In terms of voice acting, the Japanese is solid and the voices of the Mei and Satsuki are particularly adorable. For the Disney English dub, with the exception of the two main girl characters, there is actually a fair of Disney voice actors filling in the supporting characters and I love a lot of Disney voice actors so I always like it when they do cast a lot of them in a Ghibli dub (always a joy to hear Pat Caroll). As for the two mains... they're decent? They're not bad but they just feel more like young girls doing voices rather actually acting the part. They kind of sound like they were just cast because they were young enough to pull off convincing little girl type voices.
It's not a bad dub, I don't really think any of the Ghibli dubs are bad and some are fantastic, but this one definitely feels the most underwhelming.
So as I said before, this is very simple story and I think that weirdly enough turns out to be it's greatest strength. There aren't any evil villains, there aren't any harsh family dilemmas (there is a conflict near the end involving the mother but, even then, it's played down far more than it could have been) and there isn't even a huge amount of weird stuff that Ghibli is famous for going on. I mean yeah, the giant Totoro spirit and the glowing cat bus are strange but even then, they only take up roughly a third of the film and you strangely accept it because you're just so wrapped up in the warm fluffy feeling the film gives you that you don't question it.

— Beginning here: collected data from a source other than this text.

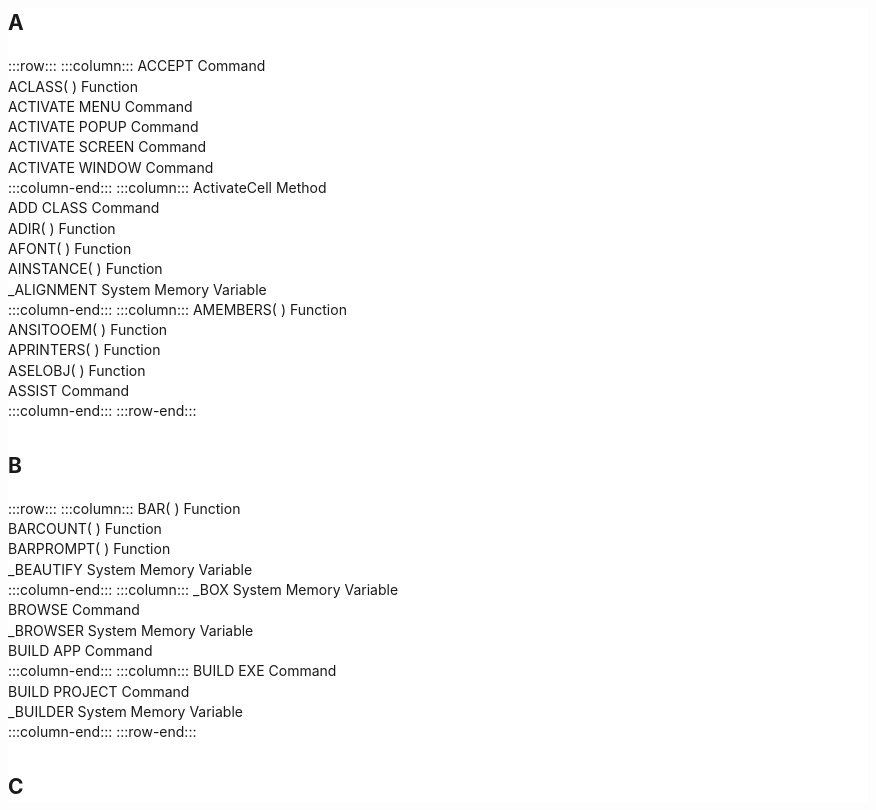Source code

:## A  

:::row:::
    :::column:::
        ACCEPT Command  
        ACLASS( ) Function  
        ACTIVATE MENU Command  
        ACTIVATE POPUP Command  
        ACTIVATE SCREEN Command  
        ACTIVATE WINDOW Command  
    :::column-end:::
    :::column:::
        ActivateCell Method  
        ADD CLASS Command  
        ADIR( ) Function  
        AFONT( ) Function  
        AINSTANCE( ) Function  
        _ALIGNMENT System Memory Variable  
    :::column-end:::
    :::column:::
        AMEMBERS( ) Function  
        ANSITOOEM( ) Function  
        APRINTERS( ) Function  
        ASELOBJ( ) Function  
        ASSIST Command  
    :::column-end:::
:::row-end:::

## B  

:::row:::
    :::column:::
        BAR( ) Function  
        BARCOUNT( ) Function  
        BARPROMPT( ) Function  
        _BEAUTIFY System Memory Variable  
    :::column-end:::
    :::column:::
        _BOX System Memory Variable  
        BROWSE Command  
        _BROWSER System Memory Variable  
        BUILD APP Command  
    :::column-end:::
    :::column:::
        BUILD EXE Command  
        BUILD PROJECT Command  
        _BUILDER System Memory Variable  
    :::column-end:::
:::row-end:::

## C  
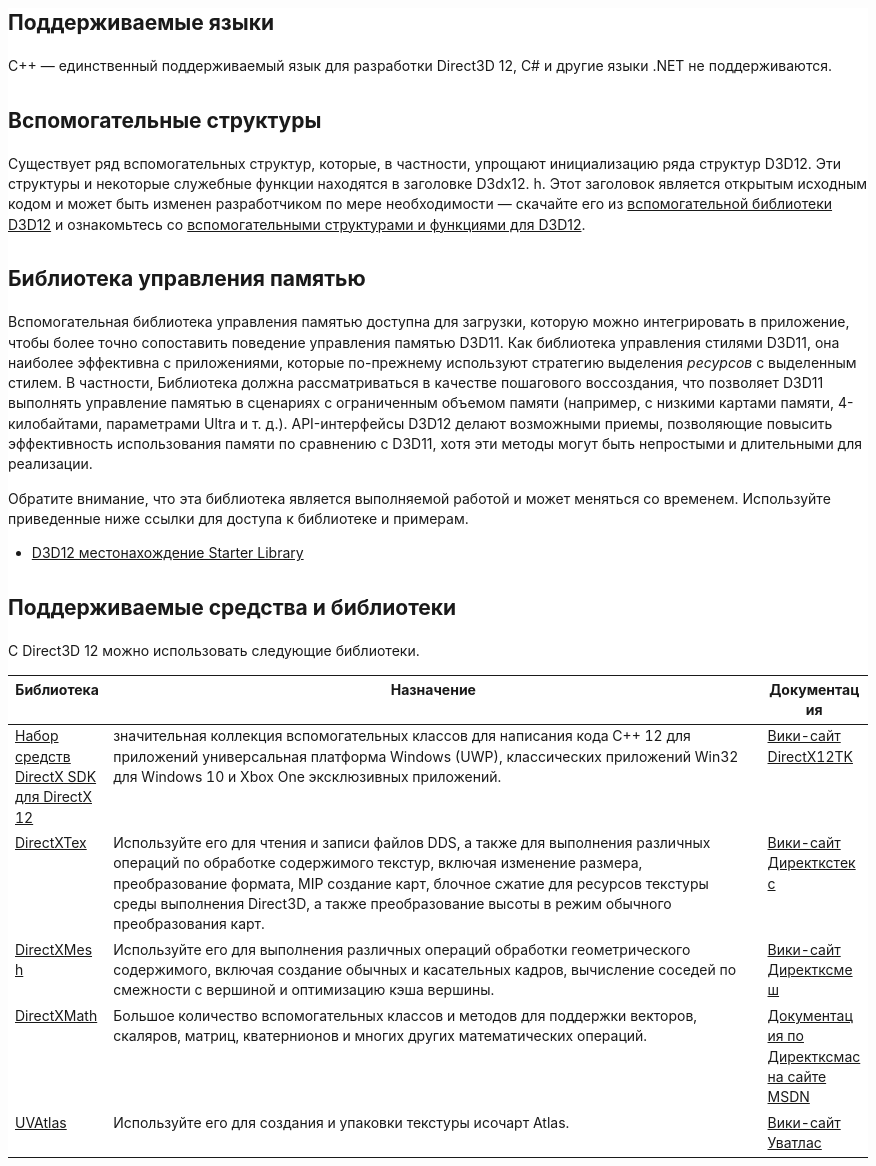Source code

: 

## <a name="supported-languages"></a>Поддерживаемые языки

C++ — единственный поддерживаемый язык для разработки Direct3D 12, C# и другие языки .NET не поддерживаются.

## <a name="helper-structures"></a>Вспомогательные структуры

Существует ряд вспомогательных структур, которые, в частности, упрощают инициализацию ряда структур D3D12. Эти структуры и некоторые служебные функции находятся в заголовке D3dx12. h. Этот заголовок является открытым исходным кодом и может быть изменен разработчиком по мере необходимости — скачайте его из [вспомогательной библиотеки D3D12](https://github.com/microsoft/DirectX-Headers/blob/main/include/directx/d3dx12.h) и ознакомьтесь со [вспомогательными структурами и функциями для D3D12](helper-structures-and-functions-for-d3d12.md).

## <a name="memory-management-library"></a>Библиотека управления памятью

Вспомогательная библиотека управления памятью доступна для загрузки, которую можно интегрировать в приложение, чтобы более точно сопоставить поведение управления памятью D3D11. Как библиотека управления стилями D3D11, она наиболее эффективна с приложениями, которые по-прежнему используют стратегию выделения *ресурсов* с выделенным стилем. В частности, Библиотека должна рассматриваться в качестве пошагового воссоздания, что позволяет D3D11 выполнять управление памятью в сценариях с ограниченным объемом памяти (например, с низкими картами памяти, 4-килобайтами, параметрами Ultra и т. д.). API-интерфейсы D3D12 делают возможными приемы, позволяющие повысить эффективность использования памяти по сравнению с D3D11, хотя эти методы могут быть непростыми и длительными для реализации.

Обратите внимание, что эта библиотека является выполняемой работой и может меняться со временем. Используйте приведенные ниже ссылки для доступа к библиотеке и примерам.

-   [D3D12 местонахождение Starter Library](https://github.com/Microsoft/DirectX-Graphics-Samples/tree/master/Libraries)

## <a name="supported-tools-and-libraries"></a>Поддерживаемые средства и библиотеки

С Direct3D 12 можно использовать следующие библиотеки.



| Библиотека                                                                                 |  Назначение                                                                                                                                                                                                                                                                      | Документация                                                                                                           |
|----------------------------------------------------------------------------------|------------------------------------------------------------------------------------------------------------------------------------------------------------------------------------------------------------------------------------------------------------------------|------------------------------------------------------------------------------------------------------------|
| [Набор средств DirectX SDK для DirectX 12](https://github.com/Microsoft/DirectXTK12) | значительная коллекция вспомогательных классов для написания кода C++ 12 для приложений универсальная платформа Windows (UWP), классических приложений Win32 для Windows 10 и Xbox One эксклюзивных приложений.                                                                         | [Вики-сайт DirectX12TK](https://github.com/Microsoft/DirectXTK12/wiki)                                          |
| [DirectXTex](https://github.com/Microsoft/DirectXTex)                      | Используйте его для чтения и записи файлов DDS, а также для выполнения различных операций по обработке содержимого текстур, включая изменение размера, преобразование формата, MIP создание карт, блочное сжатие для ресурсов текстуры среды выполнения Direct3D, а также преобразование высоты в режим обычного преобразования карт. | [Вики-сайт Директкстекс](https://github.com/Microsoft/DirectXTex/wiki)                                            |
| [DirectXMesh](https://github.com/Microsoft/DirectXMesh)                   | Используйте его для выполнения различных операций обработки геометрического содержимого, включая создание обычных и касательных кадров, вычисление соседей по смежности с вершиной и оптимизацию кэша вершины.                                                                                | [Вики-сайт Директксмеш](https://github.com/Microsoft/DirectXMesh/wiki)                                          |
| [DirectXMath](https://github.com/Microsoft/DirectXMath)                     | Большое количество вспомогательных классов и методов для поддержки векторов, скаляров, матриц, кватернионов и многих других математических операций.                                                                                                                               | [Документация по Директксмас на сайте MSDN](/windows/desktop/dxmath/ovw-xnamath-progguide) |
| [UVAtlas](https://github.com/Microsoft/UVAtlas)                         | Используйте его для создания и упаковки текстуры исочарт Atlas.                                                                                                                                                                                                           | [Вики-сайт Уватлас](https://github.com/Microsoft/UVAtlas/wiki)                                                  |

And that's what the film does best. It pulls you into an idealized world where no harshness exists. This is a film that is focused purely on emotion and nostalgia, logic plays very little part in it. And you become so comfortable and emotionally invested in the film that you don't question why there's a giant cat bus flying in the sky or how a giant magical spirit can make huge trees grow in a matter of seconds. You become so wrapped up in these two little girls who remind you of that wide-eyed curiosity that everyone had growing up and their kind and gentle father.
This is essentially an escapism movie. Even if it's meant to be set in the real world, you always know that life and even childhood isn't like the way it's presented here. It's an idealized version of the world through the eyes of a child and it works so well because Miazaki is always so talented at finding the joy in the smallest of things in his movies. The biggest draw of the movie is that it is just so damn likeable and I can see why so many adore it. From beginning to end, the experience feels like a big, warm hug from someone you love and you leave the movie feeling peaceful and happy. I apologize for not saying more but it really is something that's hard to describe. You can't explain it but you can certainly feel it.
Is it my favourite Ghibli movie? No. But I can certainly see why it is for some people and, despite not being my favourite Ghibli or even Miazaki movie, I find it impossible to watch without grinning like an idiot. I've definitely met people who don't like it as much as the other Ghibli movies but I've never met anyone who outright hates it and I can't imagine someone ever hating it. It's just too nice and fulfilling. If you haven't seen it, make a note to. Preferably with a blanket and some hot chocolate. You won't regret it.